Tuesday, November 6, 2012

Serious Funk

Thursday night, I hit bottom.  Literally.  I fell down the stairs.  I blame it on slippery socks and complete and utter exhaustion.  I sat in a heap at the bottom of my stairs and cried.  As Carla came running down the stairs to check on me, I truly felt like I just gave up in my heart.

Well, there has been forward progress.  I am no longer spontaneously erupting into tears (well, maybe, it almost happened once today, but I managed to stop the tears before they fell).  I can feel things getting better, however I still find myself deeply entrenched in a pretty serious funk.  It's hard.  I want to return to my normal self.  I want to be able to sleep through the night and not deal with the headaches I have had for the past week.  I want to be able to not get frustrated by things easily.  I want to be able to make it through a meeting without yelling at my administrators (okay, that might happen no matter what condition I was in).  I want to just get over it and be okay.  But, sadly, I haven't been able to.

I find myself stuck in this place where I want to act like everything is okay because I know that is what people expect.  But, at the same time, I am just not there and the more I pretend to be okay, the worse it seems to get.  So I do what I tend to do best.  I retreat.  I don't answer phone calls.  I don't reach out.  I tend to walk into my classroom early in the morning and stay hidden safely inside of the walls of my room.

I have been overwhelmed, as I often am, by the support from people in my life.  The most unexpected people have reached out in the most wonderful ways.  I wish people knew what a difference it makes.  When I go to extreme measures to isolate myself, it makes a world of difference just to know people are still thinking of me and ready to provide help when I am ready to accept it.  As I have said before, this journey would be much harder without the support of the incredible people in my life.
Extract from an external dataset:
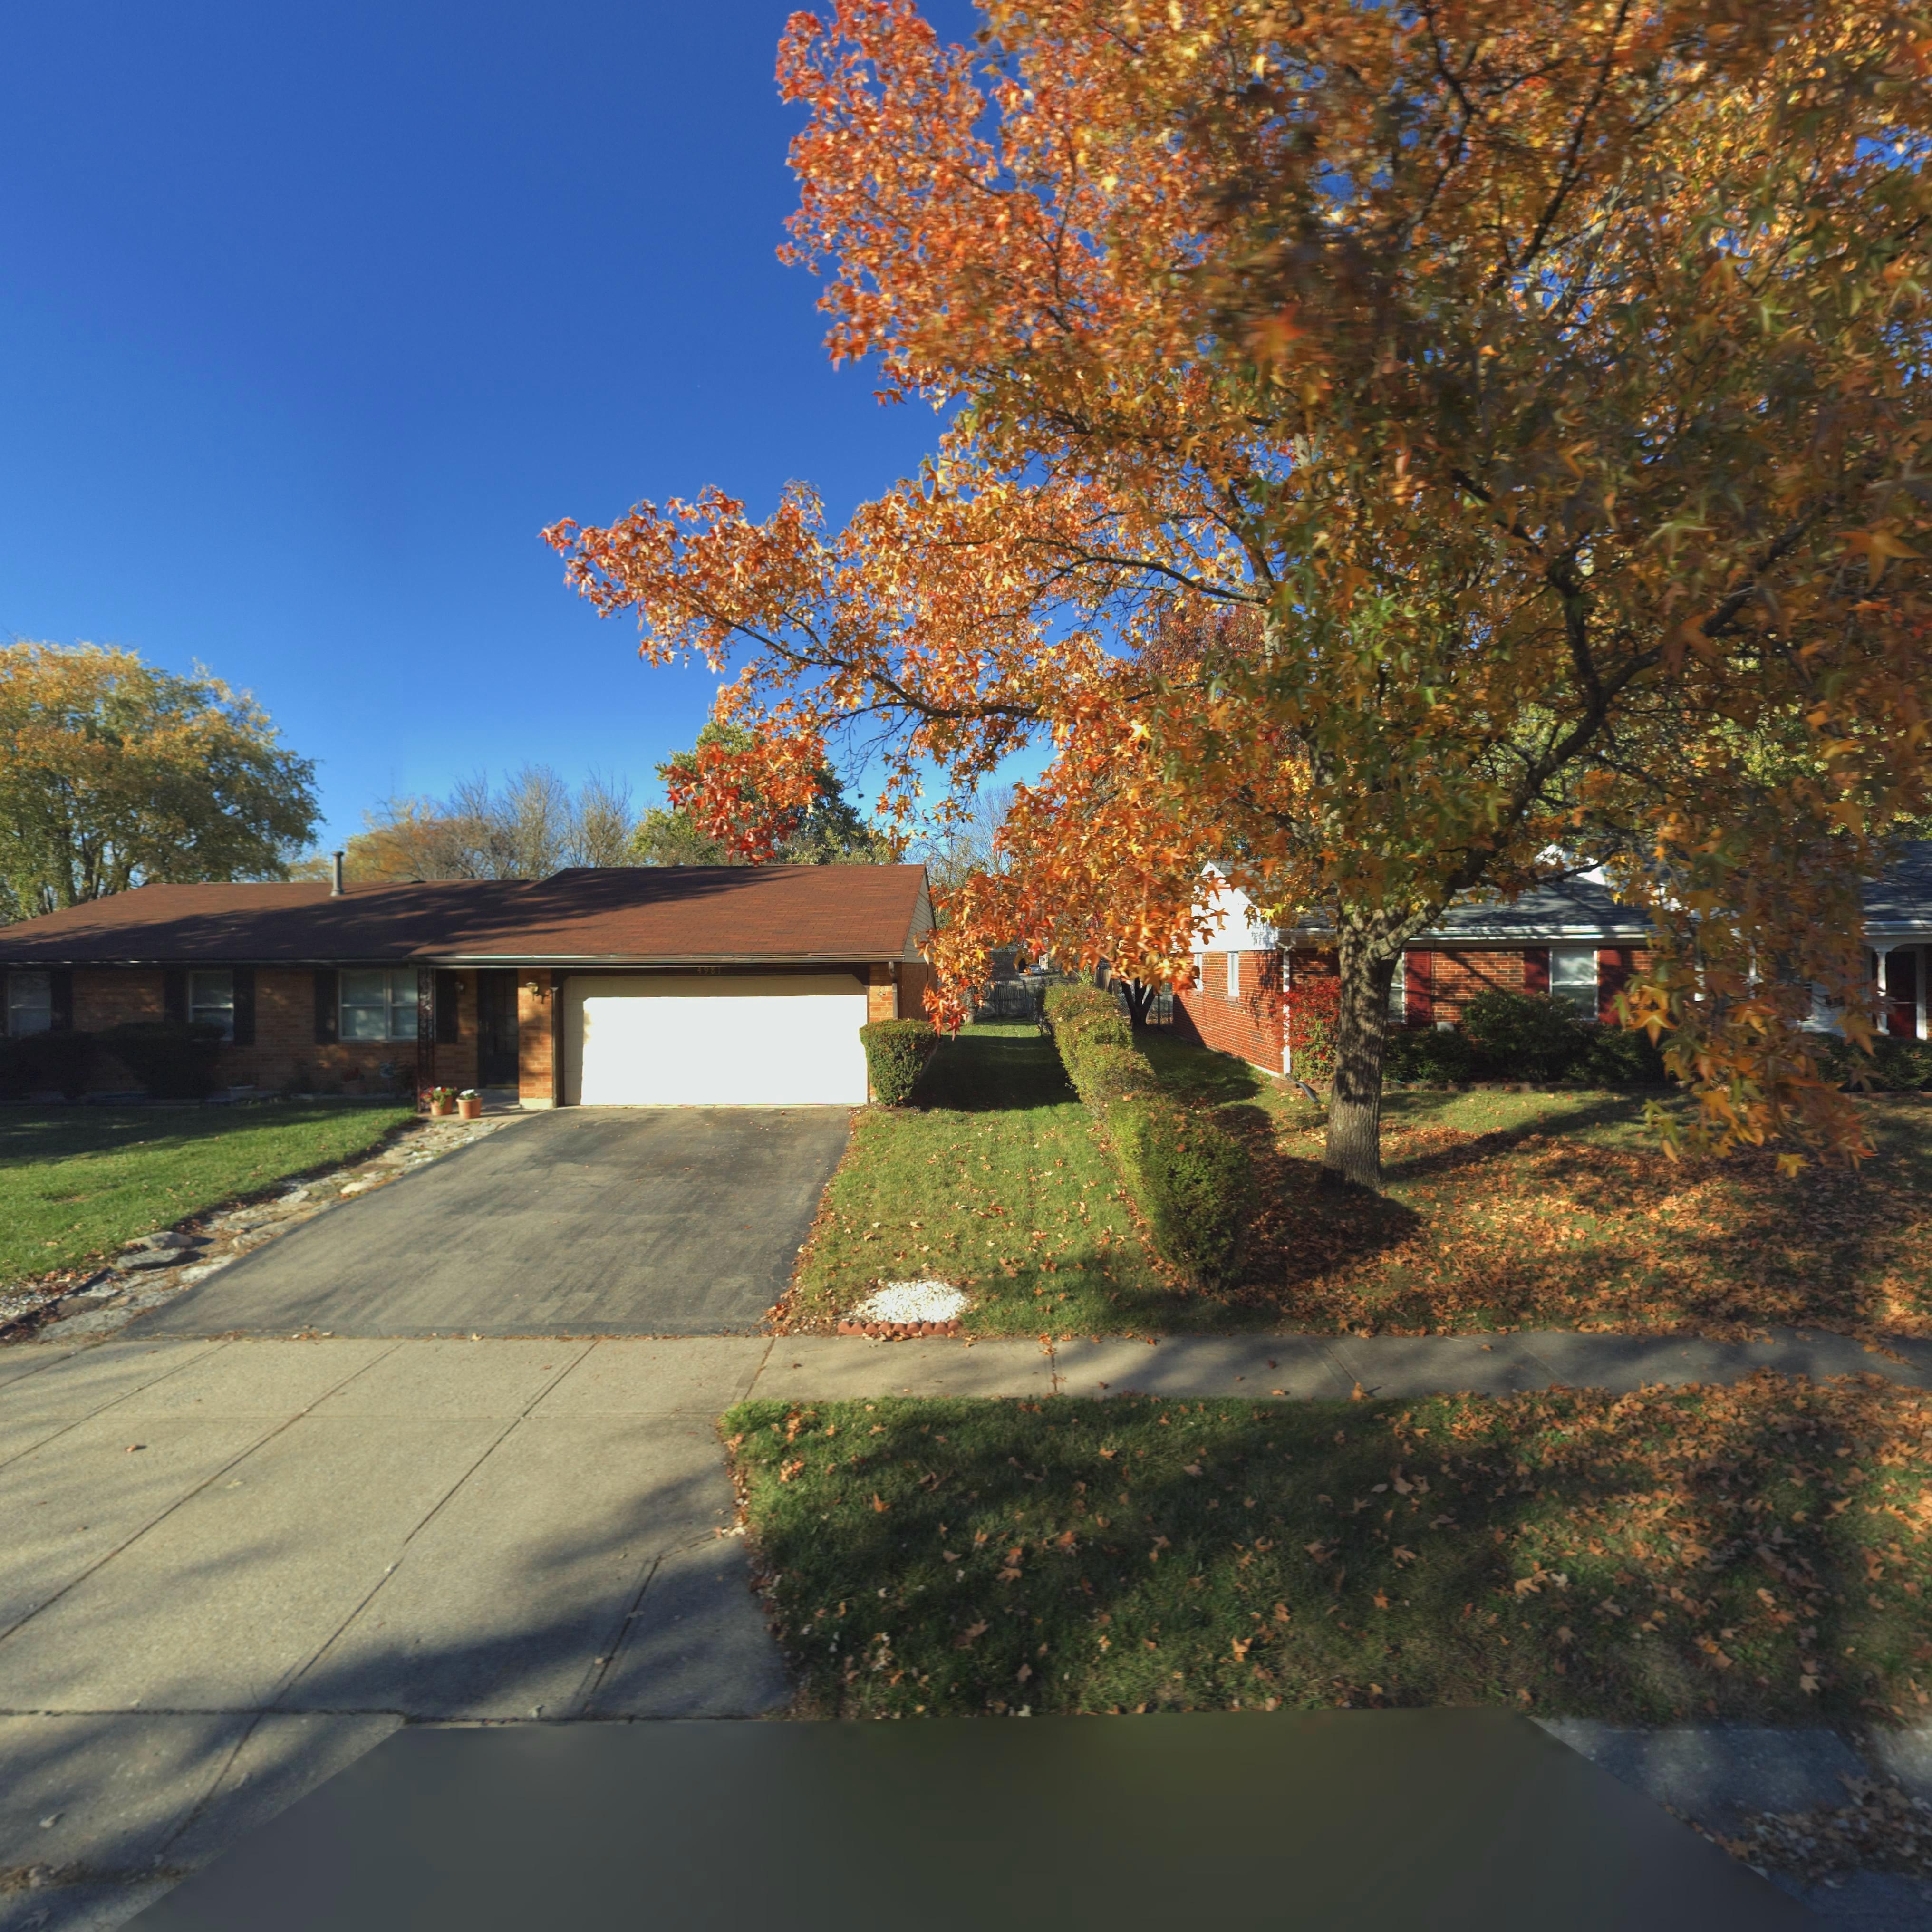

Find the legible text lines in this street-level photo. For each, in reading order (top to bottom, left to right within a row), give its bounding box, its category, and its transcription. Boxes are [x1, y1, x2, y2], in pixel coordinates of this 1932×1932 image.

[697, 966, 721, 974] StreetNumber: 4981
But I guess that support can only do so much.  I don't want to let people down.  I don't want people to see that I am just not ready to be positive again quite yet.  I don't want people to know that I am still just really sad.  I know it's funny that I say I don't want people to know and yet I am writing it for all of you to see.  So I guess what I really mean is that I don't really want to explain all those things.  I just want to be all of those things.

In a way, I guess this post is sort of my apology.

I am sorry for not being much of a good time right now.  I am sorry for not really carrying my weight at work or with my family or with my friends.  I am sorry for not really being the Jess that I usually am.  I like to think that I will get back there soon.  I like to think that this headache of the past few days will go away and I will resume taking joy in the things that used to bring me joy.  It is just going to take a few days.

In the mean time, Carla and I are about to go vote.  For tonight, I will hope for good things with this election.  And then, perhaps after that, I will hope for good things in general.